DENVER--(BUSINESS WIRE)--Evergreen Energy Inc. (NYSE Arca: EEE) has entered into a Sales Agency Agreement, dated August 24, 2011, with Lazard Capital Markets LLC, under which it may, at the Company’s discretion, from time to time sell up to a maximum of $10 million of its shares of common stock (the “Shares”) through an "at-the-market" program (“ATM Program”).
Ilyas Khan, Evergreen Energy Chairman, commented, “The ATM Program provides Evergreen with necessary working capital and is tailored appropriately to our needs. The facility gives the Company both discretion and flexibility in addressing those financing needs, while addressing concerns about our balance sheet requirements. We are once again pleased to be working with Lazard, as our agent and advisor in the transaction. I would also advise that we continue to look forward to the anticipated proceeds from the sale of the assets of our subsidiary, Landrica Development Company, and potential proceeds from the sale of the boiler, which we are currently marketing for sale.”
Lazard Capital Markets LLC will act as the Company’s exclusive sales agent (the “Agent”) for any sales made under the ATM Program. The Shares will be sold by means of ordinary brokers’ transactions on the NYSE Arca at market prices prevailing at the time of a sale (if any) of the Shares or at prices negotiated with the Agent.
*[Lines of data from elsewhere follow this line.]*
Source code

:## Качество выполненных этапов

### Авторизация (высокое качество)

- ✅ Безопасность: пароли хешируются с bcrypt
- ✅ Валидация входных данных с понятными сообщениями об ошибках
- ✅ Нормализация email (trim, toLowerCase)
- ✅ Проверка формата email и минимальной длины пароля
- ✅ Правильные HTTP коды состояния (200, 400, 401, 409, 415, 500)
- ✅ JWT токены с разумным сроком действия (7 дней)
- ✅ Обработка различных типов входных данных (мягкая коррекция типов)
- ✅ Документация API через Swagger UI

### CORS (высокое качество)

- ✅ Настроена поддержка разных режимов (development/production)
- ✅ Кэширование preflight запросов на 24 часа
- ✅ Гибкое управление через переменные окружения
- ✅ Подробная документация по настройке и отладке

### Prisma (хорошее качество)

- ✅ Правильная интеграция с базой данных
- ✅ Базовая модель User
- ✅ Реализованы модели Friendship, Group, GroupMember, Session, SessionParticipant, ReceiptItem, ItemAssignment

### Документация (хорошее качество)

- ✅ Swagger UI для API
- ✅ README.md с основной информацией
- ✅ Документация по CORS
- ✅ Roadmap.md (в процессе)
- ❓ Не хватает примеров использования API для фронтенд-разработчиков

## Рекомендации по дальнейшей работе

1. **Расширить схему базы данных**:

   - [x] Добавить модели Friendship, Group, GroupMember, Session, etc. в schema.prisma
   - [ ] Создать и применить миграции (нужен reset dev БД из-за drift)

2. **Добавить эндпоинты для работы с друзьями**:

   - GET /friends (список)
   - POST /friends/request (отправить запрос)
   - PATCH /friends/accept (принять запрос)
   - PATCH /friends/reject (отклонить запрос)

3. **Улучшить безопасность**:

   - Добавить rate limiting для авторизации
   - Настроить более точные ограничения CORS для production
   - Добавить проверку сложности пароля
As a result, prices may vary as between purchasers and during the term of the offering. The Company is not required to sell any of the reserved shares at any time during the term of the ATM Program, which extends until January 18, 2013. The Company intends to use the net proceeds from any sales under the ATM Program for working capital and general corporate purposes, including debt service, and to satisfy a portion of the payments due under our settlement agreement in the Cook & Bitonti litigation, as further described in our Current Report on Form 8-K dated August 24, 2011.
In connection with the ATM Program, the Company has filed a prospectus supplement to its registration statement (with base prospectus), dated December 31, 2009 and declared effective by the SEC on January 19, 2010, with the United States Securities and Exchange Commission (the “SEC”) to enable the offering of common stock described in this communication.
Current and potential investors should read the prospectus in the registration statement, the prospectus supplement relating to the ATM Program and other documents the Company has filed with the SEC for more complete information about it and the ATM Program. These documents may be obtained for free by visiting EDGAR on the SEC website at www.sec.gov. Alternatively, the prospectus supplement may be obtained from Lazard Capital Markets LLC, 30 Rockefeller Plaza, 60th Floor, New York, NY, 10020 or via telephone at (800) 542-0970.
This press release does not and shall not constitute an offer to sell or the solicitation of an offer to buy any of the Shares, nor shall there be any sale of the Shares in any state or jurisdiction in which such offer, solicitation or sale would be unlawful prior to registration or qualification under the securities laws of such state or jurisdiction.
About Evergreen Energy Inc.
Evergreen Energy Inc. offers environmental solutions for energy production and generation industries, primarily through its patented clean coal technology, K-Fuel. K-Fuel significantly improves the performance of low-rank sub-bituminous and brown coals and lignite. The process yields higher efficiency levels, which are variable depending on the type of coal processed, by applying heat and pressure to low-rank coals to reduce moisture. For more information, please visit the company’s website at www.evgenergy.com.
Safe Harbor Statement
Statements in this letter that relate to future plans or projected results of Evergreen Energy Inc. are "forward-looking statements" within the meaning of Section 27A of the Securities Act of 1933, as amended by the Private Securities Litigation Reform Act of 1995 (the "PSLRA"), and Section 21E of the Securities Exchange Act of 1934, as amended by the PSLRA, and all such statements fall under the "safe harbor" provisions of the PSLRA. Our actual results may vary materially from those described in any "forward-looking statement" due to, among other possible reasons, the realization of any one or more of the risk factors described in our annual or quarterly reports, or in any of our other filings with the Securities and Exchange Commission. Readers of this release are encouraged to study all of our filings with the Securities and Exchange Commission. Our ability to execute our business plan and develop the K-Fuel® technology, and the successful development and operation of our SCH venture with WPG Resources and other acquisition, joint venture or strategic opportunities may be adversely impacted by unfavorable decisions in pending litigation, the inability of Green Bridge Holdings to make future payments under the terms of the sale of the Landrica Development Company assets and our Ft. Union Plant, the successful sale of the boiler, the inability to raise sufficient additional capital in a timely manner to pursue the development of the technology or the development and operation of SCH, the inability to successfully apply the K-Fuel technology to SCH’s coal deposits, the inability of SCH to obtain regulatory approval for its activities, and/or adverse conditions for the marketing and sale of coal or upgraded coal. Readers of this release are cautioned not to put undue reliance on forward-looking statements.